Чего ж нельзя? – отозвалась Валентина и, оттеснив хозяйку, ловко свернула газетный фунтик, смочив слюнями уголок. Отсыпала три чайных ложки с горкой заварки, заглянула в кулек, пробасила. – Хватит с вас! – и, скомкав верх, протянула фунтик Изюмке.
– Спасибо! – поклонился Изюмка, задом вышел из комнаты и плотно, стараясь не хлопать, прикрыл за собой дверь.
– Слышь, Наташка, а у Серого дети-то есть? – спросила Валентина.
– Не знаю, – улыбнулась Наташа. – Зачем мне? Вроде он холостяк.
– И то… – удовлетворенно прогудела Валентина и подула на остывший чай.
Изюмка отошел от козлятника, обернулся и замер, вытаращив глаза и запрокинув голову. В лучах заходящего солнца козлятник походил то на древнюю пирамиду, то на марсианский космический корабль. Бетонные ступени спиралью закручивались к вершине и кончались совсем неожиданно: крыша, перекладина и на ней старый, чернеющий на фоне неба колокол. На ступенях неподвижными изваяниями застыли гривистые бараны. Бетонные стены отливали синевой. Рога у верхнего барана розовели. Изюмка почувствовал, как заломило затылок, тряхнул головой.
– Дядь Серый, я заварку принес.
Хорошо, – Серый разогнулся и зазмеился навстречу Изюмке своей бегучей улыбкой. – Пойди в рабочую комнату, там в тумбочке плитка и чайник. Плитку воткни в розетку, в чайник набери воды. Сейчас я вот тут… того, кончу и приду… Он минут 15 закипать, так что ты, это… погуляй покамест…
Як Кешка прислонился к решетке патлатым боком. Изюмка почесал подставленный бок. Кешка сначала фыркал от удовольствия, а потом повернулся и попытался подцепить Изюмку длинным шелушащимся рогом. Рог застрял между прутьями и Кешка долго топтался на месте, кося на Изюмку влажным сливовым глазом. Изюмка вспомнил про то, как тетка Лиза гоняла яка скамейкой, погрозил Кешке пальцем и ушел.
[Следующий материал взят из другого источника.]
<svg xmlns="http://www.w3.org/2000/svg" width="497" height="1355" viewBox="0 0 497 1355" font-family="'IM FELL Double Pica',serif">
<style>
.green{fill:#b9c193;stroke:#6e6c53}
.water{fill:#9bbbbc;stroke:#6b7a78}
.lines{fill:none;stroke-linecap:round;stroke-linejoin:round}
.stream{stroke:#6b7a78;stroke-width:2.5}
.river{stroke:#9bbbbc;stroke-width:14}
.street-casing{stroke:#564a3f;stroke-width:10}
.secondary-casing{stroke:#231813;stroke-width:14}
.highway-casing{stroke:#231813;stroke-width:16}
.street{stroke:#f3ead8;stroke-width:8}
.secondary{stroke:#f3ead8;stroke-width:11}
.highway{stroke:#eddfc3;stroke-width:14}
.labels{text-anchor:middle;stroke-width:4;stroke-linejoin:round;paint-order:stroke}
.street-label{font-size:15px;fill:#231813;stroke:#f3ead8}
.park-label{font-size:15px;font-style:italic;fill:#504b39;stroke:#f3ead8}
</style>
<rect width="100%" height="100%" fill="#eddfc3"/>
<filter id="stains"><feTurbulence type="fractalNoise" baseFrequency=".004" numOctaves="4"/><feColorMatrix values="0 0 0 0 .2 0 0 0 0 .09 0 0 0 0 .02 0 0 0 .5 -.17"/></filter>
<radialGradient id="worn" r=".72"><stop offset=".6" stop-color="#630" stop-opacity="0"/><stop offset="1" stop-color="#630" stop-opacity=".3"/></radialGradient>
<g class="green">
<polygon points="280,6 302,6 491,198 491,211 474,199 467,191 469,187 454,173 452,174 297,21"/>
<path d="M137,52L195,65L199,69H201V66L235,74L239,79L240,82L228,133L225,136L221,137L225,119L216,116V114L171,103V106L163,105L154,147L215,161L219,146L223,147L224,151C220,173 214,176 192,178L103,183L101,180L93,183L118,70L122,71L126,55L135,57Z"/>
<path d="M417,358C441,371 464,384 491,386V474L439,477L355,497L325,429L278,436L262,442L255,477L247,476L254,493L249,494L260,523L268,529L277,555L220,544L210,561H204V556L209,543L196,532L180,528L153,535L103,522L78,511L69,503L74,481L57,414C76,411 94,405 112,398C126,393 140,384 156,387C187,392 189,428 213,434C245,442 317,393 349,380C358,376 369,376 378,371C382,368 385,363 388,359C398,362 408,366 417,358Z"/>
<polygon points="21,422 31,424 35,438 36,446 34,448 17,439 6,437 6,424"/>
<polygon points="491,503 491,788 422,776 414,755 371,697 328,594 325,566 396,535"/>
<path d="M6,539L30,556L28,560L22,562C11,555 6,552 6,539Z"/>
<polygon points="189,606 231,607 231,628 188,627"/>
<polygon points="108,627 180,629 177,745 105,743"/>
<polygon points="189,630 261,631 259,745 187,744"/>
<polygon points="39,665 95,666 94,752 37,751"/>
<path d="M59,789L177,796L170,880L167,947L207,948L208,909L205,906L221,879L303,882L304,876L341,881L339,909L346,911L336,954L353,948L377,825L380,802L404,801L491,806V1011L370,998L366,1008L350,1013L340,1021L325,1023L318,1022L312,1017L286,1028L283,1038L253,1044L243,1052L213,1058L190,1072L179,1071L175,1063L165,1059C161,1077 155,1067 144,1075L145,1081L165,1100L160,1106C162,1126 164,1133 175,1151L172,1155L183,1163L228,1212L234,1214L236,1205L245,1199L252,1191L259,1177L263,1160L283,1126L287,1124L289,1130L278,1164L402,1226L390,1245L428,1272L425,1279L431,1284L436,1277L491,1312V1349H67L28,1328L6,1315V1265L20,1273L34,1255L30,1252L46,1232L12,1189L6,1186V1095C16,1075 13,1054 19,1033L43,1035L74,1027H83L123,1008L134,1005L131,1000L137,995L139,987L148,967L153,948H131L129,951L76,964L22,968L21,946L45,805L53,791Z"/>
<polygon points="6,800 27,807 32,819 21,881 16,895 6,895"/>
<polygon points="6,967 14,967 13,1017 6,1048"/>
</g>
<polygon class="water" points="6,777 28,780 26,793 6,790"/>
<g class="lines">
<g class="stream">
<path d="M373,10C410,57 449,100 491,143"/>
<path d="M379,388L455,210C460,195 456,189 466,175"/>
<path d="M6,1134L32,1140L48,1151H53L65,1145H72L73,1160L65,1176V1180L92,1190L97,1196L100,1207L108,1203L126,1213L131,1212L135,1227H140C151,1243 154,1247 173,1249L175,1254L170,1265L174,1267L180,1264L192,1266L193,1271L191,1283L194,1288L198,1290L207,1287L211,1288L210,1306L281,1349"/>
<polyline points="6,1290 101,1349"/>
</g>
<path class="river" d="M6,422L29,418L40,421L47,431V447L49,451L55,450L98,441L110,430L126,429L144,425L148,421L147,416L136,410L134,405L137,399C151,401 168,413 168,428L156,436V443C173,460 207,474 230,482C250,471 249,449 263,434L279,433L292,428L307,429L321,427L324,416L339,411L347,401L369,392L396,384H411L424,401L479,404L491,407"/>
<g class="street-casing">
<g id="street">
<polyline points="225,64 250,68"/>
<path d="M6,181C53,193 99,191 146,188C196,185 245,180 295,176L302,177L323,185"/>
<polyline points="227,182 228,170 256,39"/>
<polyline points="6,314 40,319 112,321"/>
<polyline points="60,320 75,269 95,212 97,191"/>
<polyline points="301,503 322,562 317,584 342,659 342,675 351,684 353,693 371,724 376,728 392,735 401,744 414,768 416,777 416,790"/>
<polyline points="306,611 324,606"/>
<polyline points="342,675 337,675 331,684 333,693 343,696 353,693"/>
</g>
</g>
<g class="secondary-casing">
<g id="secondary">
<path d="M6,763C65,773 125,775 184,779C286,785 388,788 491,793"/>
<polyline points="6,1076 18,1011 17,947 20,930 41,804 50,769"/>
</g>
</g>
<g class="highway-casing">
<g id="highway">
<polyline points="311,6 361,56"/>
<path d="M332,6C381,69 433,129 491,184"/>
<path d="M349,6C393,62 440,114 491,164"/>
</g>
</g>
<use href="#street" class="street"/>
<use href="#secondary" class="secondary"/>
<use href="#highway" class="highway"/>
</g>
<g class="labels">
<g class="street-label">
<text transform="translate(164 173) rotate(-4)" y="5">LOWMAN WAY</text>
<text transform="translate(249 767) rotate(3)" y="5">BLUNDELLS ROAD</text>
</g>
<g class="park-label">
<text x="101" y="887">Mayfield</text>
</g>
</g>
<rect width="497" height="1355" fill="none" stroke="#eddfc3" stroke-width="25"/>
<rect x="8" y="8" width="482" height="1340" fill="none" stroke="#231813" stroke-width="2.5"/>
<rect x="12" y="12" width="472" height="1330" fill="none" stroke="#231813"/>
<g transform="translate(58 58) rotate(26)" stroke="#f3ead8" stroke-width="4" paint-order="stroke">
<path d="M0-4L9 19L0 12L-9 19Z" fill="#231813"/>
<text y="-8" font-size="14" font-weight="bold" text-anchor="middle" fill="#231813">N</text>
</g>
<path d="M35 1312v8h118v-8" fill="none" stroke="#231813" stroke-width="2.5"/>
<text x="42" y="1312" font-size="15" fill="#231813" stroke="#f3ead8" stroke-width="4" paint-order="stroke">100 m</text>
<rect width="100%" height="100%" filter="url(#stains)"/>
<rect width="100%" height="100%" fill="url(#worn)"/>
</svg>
– Слышь, Изюм, – Варька выгнулась под одеялом. – А с какими я вчера мальчиками познакомилась – отпад!
– А с какими? – спросил Изюка и зевнул.
– С шикарными, правда! Мы со Светкой вчера на дискотеку ходили. Там! У одного из них, у Георгия, представляешь, даже машина есть. Они нас потом подвезли. Сиденья мягкие, мягкие… И музыка тихая играет… там такой магнитофончик встроенный…
– А кто они такие?
– Иван в институте учится, в этом, в финансовом. А Георгий к нему в гости приехал, прямо на машине, из другого города, представляешь?. А я сказала, что мы в десятом классе учимся… А чего? Похоже, Изюм, да?
– Похоже, похоже, – подтвердил Изюмка. Разговоры о Варькиных мальчиках всегда были ему скучны.
Он как-то не понимал самой сути подобного времяпрепровождения.
Спрашивал Варьку, она смеялась, но объяснять отказывалась. А тут вдруг заговорила:
– Слышь, Изюм, а тебе не надоело так жить?
– Нет, не надоело. А как?
– Ну так, когда жрать всегда нечего, и одеть… И пальцами все тычут… И в школе… Чуть что – сразу Курапцева… Будто я хуже всех. Вот позавчера у классной косметичка пропала… Э, да чего говорить! И тебя вот тоже олигофреником зовут… будто ты неполноценный… А я-то знаю, ты умнее их всех будешь…
– Но, Варька, – рассудительно возразил Изюмка. – Я же и правда всей этой учебы не понимаю. Мне что икс, что игрек – все одно. – Изюмка засмеялся. Ему хотелось отвлечь Варьку от грустных мыслей.
– Но ведь живут же другие люди… – сказала Варька. – Вот Георгий тоже. Рассказывал. У них дом в два этажа, а во дворе пальмы растут. И от крыльца к калитке ковер лежит…
– А если дождь? – спросил Изюмка.
– Чего дождь? – удивилась Варька.
– Ну тогда ковер как же?
– Да ну тебя! – отмахнулась Варька. – Вот ты когда засыпаешь, что себе представляешь?
– Я? – Изюмка задумался. – Разное. Теперь часто, что волк у меня живет. Мы с ним в лес ходим. И что я его язык понимаю. И всех других зверей. А потом…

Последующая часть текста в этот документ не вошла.